**Aufgabe 1**
Beantworte zum Text über die Tragödie von Wujek folgende Fragen:
(a) Wie heißt der heute zuständige Staatsanwalt?
(b) Welchen Namen trägt Roman R., nachdem er den Mädchennamen seiner Frau angenommen hat?
(c) Wie viele Schüsse gaben die ZOMO-Leute in Wujek dem Bericht zufolge ab?
**Aufgabe 2**
Schreibe den Text über die Tragödie von Wujek im Anschluss an seinen letzten Satz weiter.
━━━━━ Lesetext ━━━━━
Die polnische Militärstaatsanwaltschaft, die 1981-1982 Beweise aufgenommen hatte, war nicht an einer Aufklärung der Tragödie interessiert. "Damals wurden nur ganz wenige Patronenhülsen sichergestellt und keine ballistischen Tests durchgeführt, um festzustellen, mit welcher Waffe die Hülsen abgefeuert wurden", erklärt der heute zuständige Staatsanwalt Dariusz Psiuk.

Protest am 30. Jahrestag der Tragödie von Wujek vor dem Haus von General Jaruzelski in Warschau im Dezember 2011 Bild: Wojtek Radwanski/AFP/Getty Images

2008 werden ein ZOMO-Kommandant und vierzehn Mitglieder des Sonderkommandos, das in Wujek eingesetzt worden war, verurteilt - zu zwischen dreieinhalb und sechs Jahren Haft. "Es sind symbolische Strafen. Aber für mich ist das Wichtigste, dass ihre Taten als Verbrechen anerkannt wurden", sagt Katarzyna Kopczak. "Die Verantwortlichen für das Kriegsrecht wurden dagegen nie verurteilt. Man hat damit so lange gewartet, bis sie gestorben sind", beklagt sie.

Ein neues Leben in Deutschland

Noch vor Beginn der Prozesse gegen ihre Ex-Kollegen verlassen Roman R. und Jan P. - beide mittlerweile Anfang dreißig - Ende der 1980er Jahre Polen und beginnen ein neues Leben in Deutschland. Roman R. gibt gar die polnische Staatsbürgerschaft auf und nimmt den deutsch klingenden Mädchennamen seiner Frau an. Von nun an ist er Roman S. Auch Jan P. wird Deutscher, behält aber seinen polnischen Pass.

Die Zeche Wujek heuteBild: Kamila Stepien/Le Pictorium/ZUMA/picture alliance

Die Akten zu Wujek enthalten die Berichte, die die beiden damaligen ZOMO-Männer nach dem Angriff geschrieben haben. Roman S. gibt an, er habe von seiner Waffe Gebrauch gemacht, indem er vier Schüsse in die Luft abgab; bei Jan P. sind es acht. Beide behaupten, bedroht worden zu sein. Dem Bericht zufolge gaben die ZOMO-Leute in Wujek 156 Schüsse ab.
━━━━━ Quelldaten ━━━━━
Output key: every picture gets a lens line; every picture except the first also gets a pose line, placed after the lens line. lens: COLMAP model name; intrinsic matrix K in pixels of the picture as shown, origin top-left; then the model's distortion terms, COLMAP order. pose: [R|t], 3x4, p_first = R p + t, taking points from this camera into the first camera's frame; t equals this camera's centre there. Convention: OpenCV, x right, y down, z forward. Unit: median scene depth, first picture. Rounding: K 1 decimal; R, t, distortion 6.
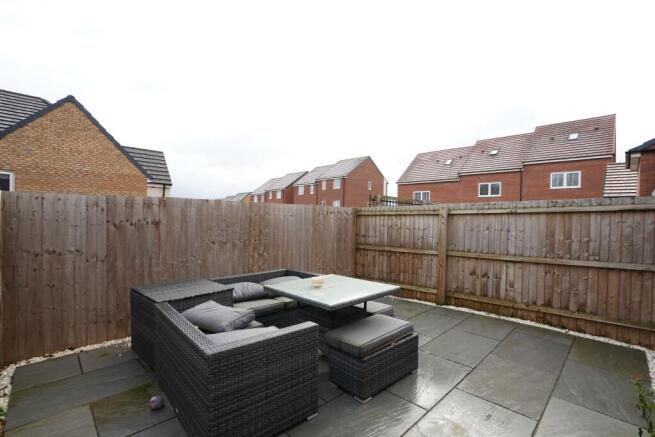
lens RADIAL K [[310.4, 0, 327.4], [0, 310.4, 221.4], [0, 0, 1]] dist [0.000690, 0.000161]
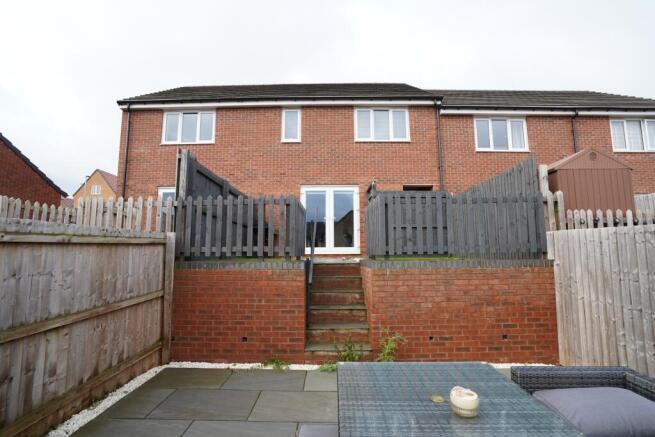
lens RADIAL K [[310.4, 0, 327.4], [0, 310.4, 221.4], [0, 0, 1]] dist [0.000690, 0.000161]
pose [[-0.688113, 0.062452, 0.722911, -0.176087], [0.010412, 0.997036, -0.076223, -0.017588], [-0.725529, -0.044923, -0.686724, 1.060752]]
━━━━━
**Antwort 1**
(a) Dariusz Psiuk
(b) Roman S.
(c) 156

**Antwort 2**
Die verweigerte Auslieferung

Alle Versuche, Roman S. und Jan P. nach Polen zu holen, scheitern. In den 1990er Jahren und nach 2004 verweigert Deutschland die Auslieferung, die entsprechenden Verfahren werden eingestellt. Der Grund sind die Tatvorwürfe, die nach polnischem Strafrecht zuerst nur als "Beteiligung an einer Schlägerei" und "Körperverletzung mit Todesfolge" formuliert sind, später noch zusätzlich als "kommunistische Verbrechen".

"Die deutschen Justizbehörden waren und sind der Ansicht, dass die Vorwürfe gegen die ehemaligen Polizisten verjährt sind, da es im deutschen Recht kein kommunistisches Verbrechen gibt, das den Ansatz der Verjährung ändern würde", erklärt Staatsanwalt Psiuk. Dass Roman S. 2019 doch in die Hände der polnischen Justiz gerät, ist einem Zufall zu verdanken: Bei einer Straßenkontrolle in Kroatien bemerken die dortigen Polizisten, dass er mit einem Europäischen Haftbefehl gesucht wird. Der Ex-Polizist wird nach Polen ausgeliefert und dort zu einer Haftstrafe von dreieinhalb Jahren verurteilt.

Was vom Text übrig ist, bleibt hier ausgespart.